Our primary role is essentially looking after 92 acres of land in central London. This encompasses buildings and spaces which all need constant upgrading and maintaining in order to attract people who want to live, work and visit the area.
We’ll need to further consider the role of a responsible landlord, how we can develop sustainable buildings and what their purpose is, and who will use them. There’s big environmental questions around energy performance and energy sources and how our buildings and places are made to interact with new smart appliances and products, such as electric vehicles. What central London will look like, and how people will function within it, even in 10 years from now, I think will be very different from how it is today.
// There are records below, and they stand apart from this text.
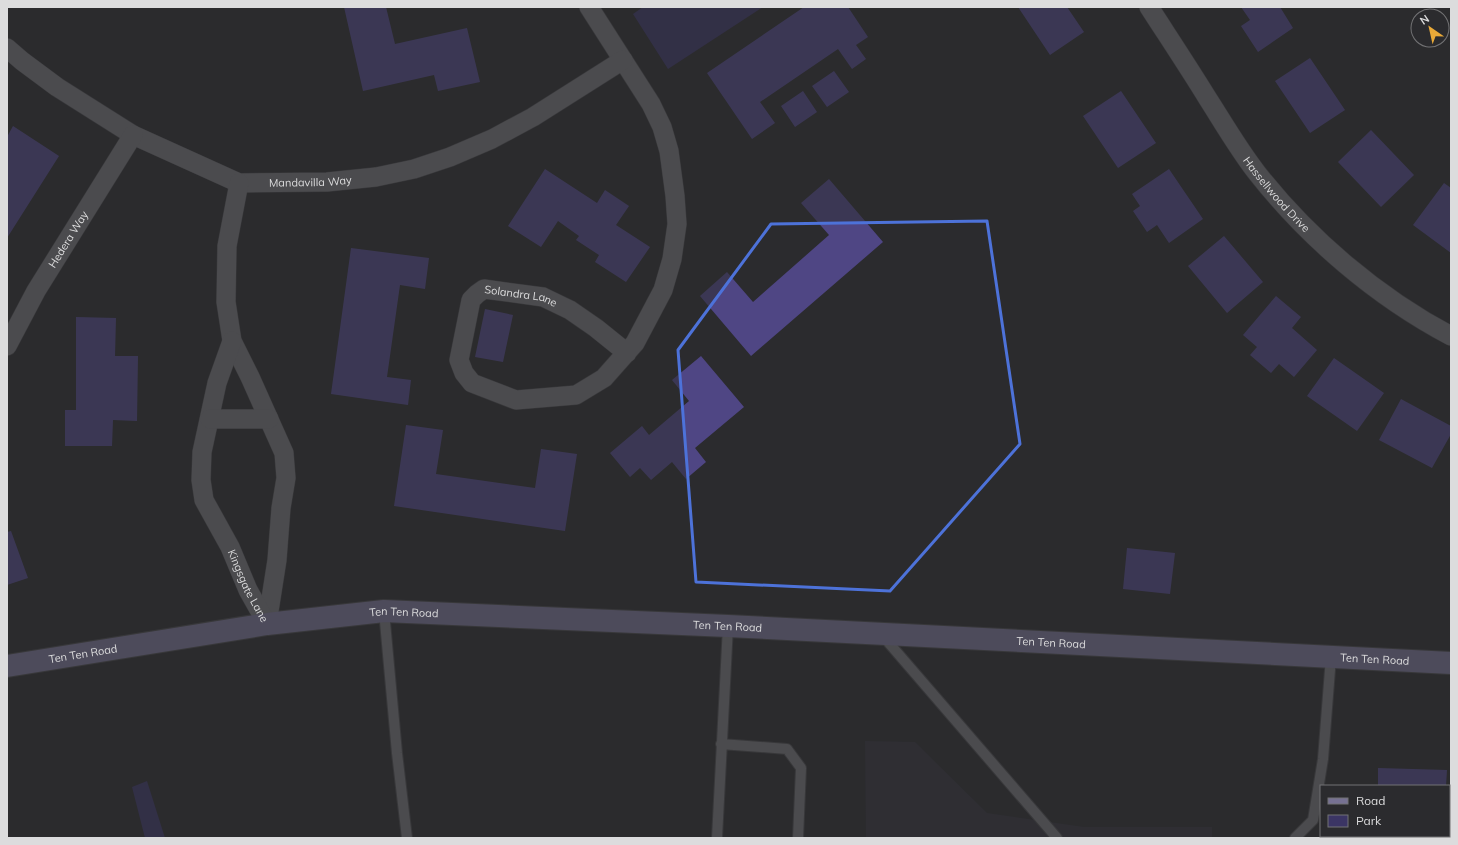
<svg xmlns="http://www.w3.org/2000/svg" width="1458" height="845" font-family="Mulish,sans-serif">
  <rect width="100%" height="100%" fill="#2b2b2e"/>
  <path fill="#33323b" d="M 865,741 L 915,742 L 987,813 L 1084,827 L 1212,827 L 1212,838 L 866,838 Z"/>
  <path fill="#3b3564" d="M 643,7 L 763,7 L 668,69 L 633,14 Z
    M 147,781 L 165,838 L 145,838 L 132,787 Z"/>
  <path fill="#4f4684" d="M 344,7 L 386,7 L 395,44 L 467,28 L 480,82 L 438,91 L 434,75 L 363,91 Z
    M 804,7 L 848,7 L 868,37 L 856,45 L 866,59 L 852,69 L 838,49 L 760,102 L 775,123 L 752,139 L 707,73 Z
    M 1018,7 L 1067,7 L 1084,32 L 1050,55 Z
    M 1241,7 L 1280,7 L 1293,28 L 1258,52 L 1241,26 L 1250,20 Z
    M 1310,58 L 1345,110 L 1310,133 L 1275,81 Z
    M 834,71 L 849,92 L 827,107 L 812,86 Z
    M 803,91 L 817,112 L 795,127 L 781,106 Z
    M 1121,91 L 1156,143 L 1118,168 L 1083,116 Z
    M 13,126 L 59,156 L 7,238 L 7,137 Z
    M 1371,130 L 1414,175 L 1381,207 L 1338,162 Z
    M 545,169 L 597,203 L 605,190 L 629,206 L 616,225 L 650,247 L 626,282 L 595,262 L 599,255 L 576,240 L 579,236 L 558,221 L 541,247 L 508,226 Z
    M 1169,169 L 1203,219 L 1169,243 L 1157,225 L 1147,232 L 1133,211 L 1140,206 L 1132,194 Z
    M 829,179 L 883,242 L 751,356 L 700,296 L 727,272 L 753,302 L 829,235 L 801,203 Z
    M 1444,183 L 1451,188 L 1451,253 L 1413,225 Z
    M 1224,236 L 1263,282 L 1227,313 L 1188,266 Z
    M 351,248 L 429,258 L 425,289 L 400,285 L 387,377 L 411,380 L 408,405 L 331,394 Z
    M 1276,296 L 1301,317 L 1292,328 L 1317,350 L 1294,377 L 1279,364 L 1271,373 L 1250,355 L 1257,347 L 1243,335 Z
    M 485,309 L 513,315 L 503,362 L 475,357 Z
    M 76,317 L 116,318 L 115,356 L 138,356 L 137,421 L 113,420 L 112,446 L 65,446 L 65,410 L 76,410 Z
    M 701,356 L 744,407 L 695,448 L 706,462 L 686,479 L 672,462 L 651,480 L 640,468 L 630,477 L 610,453 L 642,426 L 649,435 L 689,401 L 672,380 Z
    M 1334,358 L 1384,393 L 1357,431 L 1307,396 Z
    M 1401,399 L 1451,426 L 1451,434 L 1432,468 L 1379,440 Z
    M 406,425 L 443,430 L 436,474 L 535,488 L 541,449 L 577,454 L 565,531 L 394,506 Z
    M 11,531 L 28,578 L 7,585 L 7,532 Z
    M 1127,548 L 1175,553 L 1170,594 L 1123,589 Z
    M 1378,768 L 1447,770 L 1446,786 L 1378,786 Z
    M 1376,836 L 1444,836 L 1444,838 L 1376,838 Z"/>
  <g fill="none" stroke-linecap="round" stroke-linejoin="round">
    <defs>
      <path id="lane" d="M 384,611 L 397,753 L 407,838
        M 882,635 L 1057,838
        M 721,744 L 787,749 L 801,768 L 798,838
        M 717,838 L 728,626
        M 1295,838 L 1313,820 L 1323,759 L 1331,657"/>
      <g id="street">
        <path id="s1" d="M 589,7 L 651,104 L 662,127 L 669,151 L 675,196 L 677,224 L 672,259 L 663,290 L 635,343 L 604,378 L 576,395 L 516,400 L 472,383 L 464,373 L 459,360 L 471,300 L 477,294 L 484,289 L 543,297 L 570,310 L 596,328 L 627,353"/>
        <path id="s2" d="M 1149,7 C 1169,38 1189,68 1208,99 C 1224,124 1239,150 1257,173 C 1308,238 1377,297 1451,336"/>
        <path id="s3" d="M 7,48 L 22,61 L 57,87 L 133,135 L 239,183 L 327,182 L 376,177 L 414,169 L 450,157 L 492,139 L 533,117 L 623,60"/>
        <path d="M 239,183 L 227,246 L 226,302 L 232,341 L 250,377 L 284,453 L 286,478 L 281,508 L 277,560 L 267,624"/>
        <path id="s4" d="M 232,341 L 217,383 L 202,452 L 201,480 L 204,500 L 230,547 L 248,590 L 267,624"/>
        <path id="s5" d="M 7,346 L 36,291 L 133,135"/>
        <path d="M 210,419 L 269,419"/>
      </g>
      <g id="secondary">
        <path id="s6" d="M 7,666 L 267,624 L 384,611 L 728,626 L 1451,663"/>
      </g>
    </defs>
    <use href="#lane" stroke="#47474a" stroke-width="12"/>
    <use href="#street" stroke="#47474a" stroke-width="20"/>
    <use href="#secondary" stroke="#47474a" stroke-width="24"/>
    <use href="#lane" stroke="#717175" stroke-width="10"/>
    <use href="#street" stroke="#717175" stroke-width="19"/>
    <use href="#secondary" stroke="#767192" stroke-width="22"/>
  </g>
  <path d="M0 0H1458V845H0ZM 987,221 L 1020,444 L 890,591 L 696,582 L 678,350 L 771,224 Z" fill="#2b2b2e" fill-opacity=".55" fill-rule="evenodd"/>
  <path fill="none" stroke="#4d72d9" stroke-width="3" stroke-linejoin="round" d="M 987,221 L 1020,444 L 890,591 L 696,582 L 678,350 L 771,224 Z"/>
  <g text-anchor="middle" stroke-width="3" stroke-linejoin="round" paint-order="stroke">
    <g font-size="11" fill="#dcdcdd" stroke="#2b2b2e">
      <text dy="4" stroke="none"><textPath href="#s3" startOffset="341">Mandavilla Way</textPath></text>
      <text dy="4" stroke="none"><textPath href="#s2" startOffset="227">Hassellwood Drive</textPath></text>
      <text dy="4" stroke="none"><textPath href="#s5" startOffset="123">Hedera Way</textPath></text>
      <text dy="4" stroke="none"><textPath href="#s1" startOffset="696">Solandra Lane</textPath></text>
      <text dy="4" stroke="none"><textPath href="#s4" startOffset="260">Kingsgate Lane</textPath></text>
      <text dy="4" stroke="none"><textPath href="#s6" startOffset="401">Ten Ten Road</textPath></text>
      <text dy="4" stroke="none"><textPath href="#s6" startOffset="725">Ten Ten Road</textPath></text>
      <text dy="4" stroke="none"><textPath href="#s6" startOffset="1049">Ten Ten Road</textPath></text>
      <text dy="4" stroke="none"><textPath href="#s6" startOffset="77">Ten Ten Road</textPath></text>
      <text dy="4" stroke="none"><textPath href="#s6" startOffset="1373">Ten Ten Road</textPath></text>
    </g>
  </g>
  <rect width="1458" height="845" fill="none" stroke="#dcdcdd" stroke-width="16"/>
  <rect x="1320" y="785" width="130" height="52" fill="#2b2b2e" stroke="#727274"/>
  <rect x="1328" y="798" width="20" height="6" fill="#767192" stroke="#727274"/>
  <text x="1356" y="805" font-size="12" fill="#dcdcdd">Road</text>
  <rect x="1328" y="815" width="20" height="12" fill="#3b3564" stroke="#727274"/>
  <text x="1356" y="825" font-size="12" fill="#dcdcdd">Park</text>
  <g transform="translate(1430 28) rotate(326)"><circle r="19" fill="#2b2b2e" stroke="#727274"/>
  <path d="M0-3L7 15L0 10L-7 15Z" fill="#eaaa38"/>
  <text y="-6" font-size="11" font-weight="bold" text-anchor="middle" fill="#dcdcdd">N</text>
  </g>
</svg>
This, of course, offers very exciting challenges ahead but equally makes heavy demands. If we are going to achieve our business and wider social aims, we’re going to need to keep refining how we look at things, in different ways, from different perspectives.
The good news is that a business like HdWE is so well placed to do this, as it thinks ahead and is not swayed by short-term gain. This will be one of the keys to success. HdWE will also, without question, continue to be a force for good. I think this will happen through the day-to-day running of HdWE regarding their holdings, but I also see it shaping the way the charitable and sustainability work develops.
One thing is certain, in the days ahead, we will all need to employ a more flexible and open-minded approach as we pass through times of immense evolution and change. I see the role of community investment, engagement, and sustainability being firmly embedded within the main disciplines of every business that deals with the built environment.